In South India the plastered anda which was once unadorned had acquired relief panels in superimposed bands around its base and, finally, a rich garland towards its summit. It was set back from the edge of the relatively low circular medhi leaving room for a circumambulatory path, though there was no trace of access to the terrace. The medhi, which had projections at the cardinal points bearing pillars (ayaka), was at first surmounted by a plain vedika and adorned only with symbols on the projecting wall below the pillars. Ultimately the relief's representing the stupa were applied to all its walls below a magnificent frieze of Jataka episodes, relief panels were added to the vedika and the pillar projections received superb images. Beyond the circumambulatory passage about the base of the medhi, another magnificent vedika was decorated on both sides with floral or figural medallions, the greatest of the figural ones on the inside addressing the worshipper. The vedika broke forward in two stages before the projections at the cardinal points, to form lion-guarded entrances. Relief panels showing a simple stupa with plain hemispherical anda on a circular medhi seem contemporary with the representations of the Mahastupa in various phases of its elaboration and may show, or even derive from, associated votive works.
The Nagarjunakonda valley at the height of Ikshvaku power, like Taxila was at the height of Kushana power and hence it bristled with stupas of dozens monasteries belonging to various sects.

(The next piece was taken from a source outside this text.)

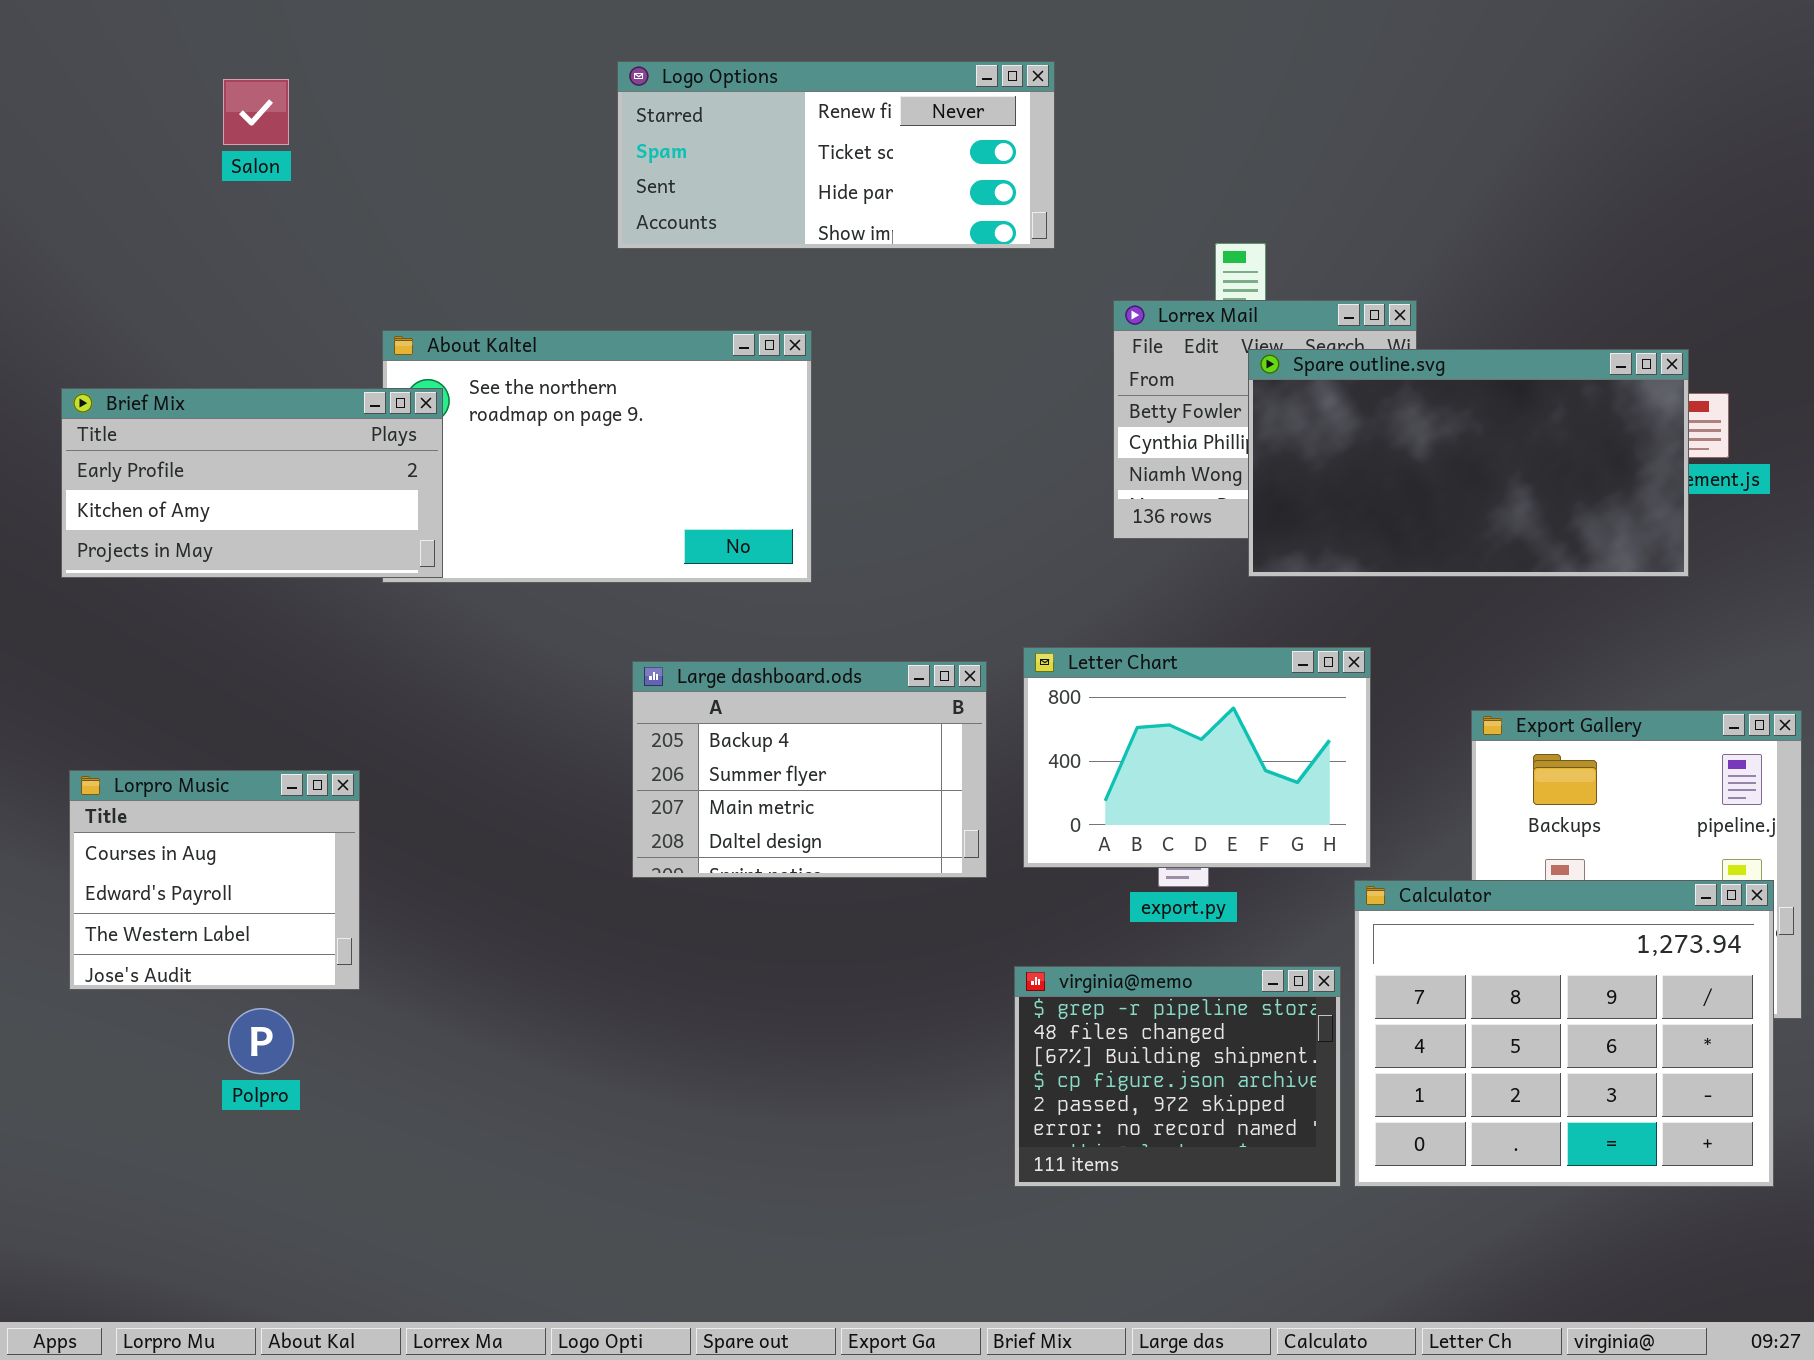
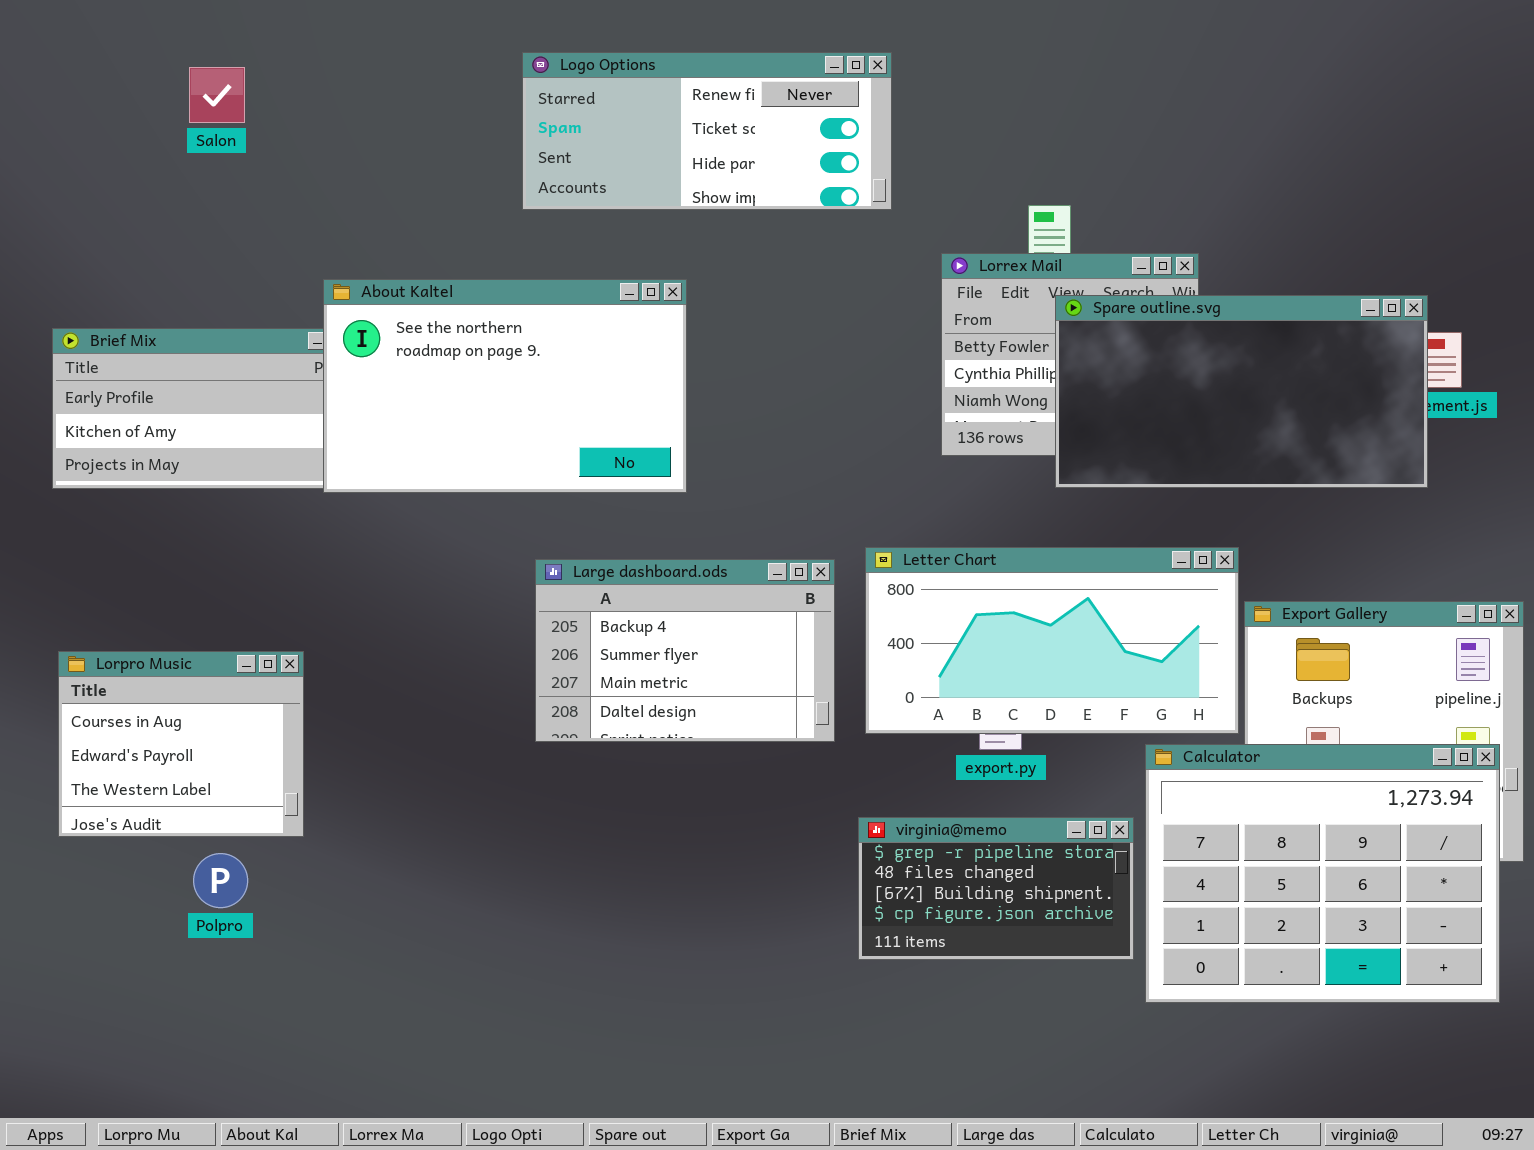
About Kaltel: [382,330,812,583] -> [323,279,687,493], raised
Letter Chart: [1023,647,1371,868] -> [865,547,1239,734], resized
virginia@memo: [1014,966,1341,1187] -> [858,817,1134,960], resized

The simplest structures often consist only of a stupa and a vihara varying in size, but some do indicate an apsidal chaitya-griha containing a stupa. The more elaborate ones include image chambers. The main stupas were of brick or rubble, stone-encased or plastered, often with inner bracing walls varying in number according to size and radiating like the spokes of a chakra forming a swastika. Most of them had pillar projections as at Amaravati and Amaravati had also provided the model for the decoration of those belonging to oriented sects which placed special emphasis on stupa endowment as a source of merit.
The viharas were usually regular quadrangles with cells on three sides and the fourth was open to shrines. A square wooden or stone mandapa sometimes filled their centres, as at Kalawan, Ghai and in the more elaborate rock-cut monasteries of the Western Ghats Mountain Ranges. The chaitya-grihas of brick and timber structures on podia were usually apsidal but were occasionally rectangular.
Thus it can be concluded that Buddhist influence in South India had continuted through its various architectural features.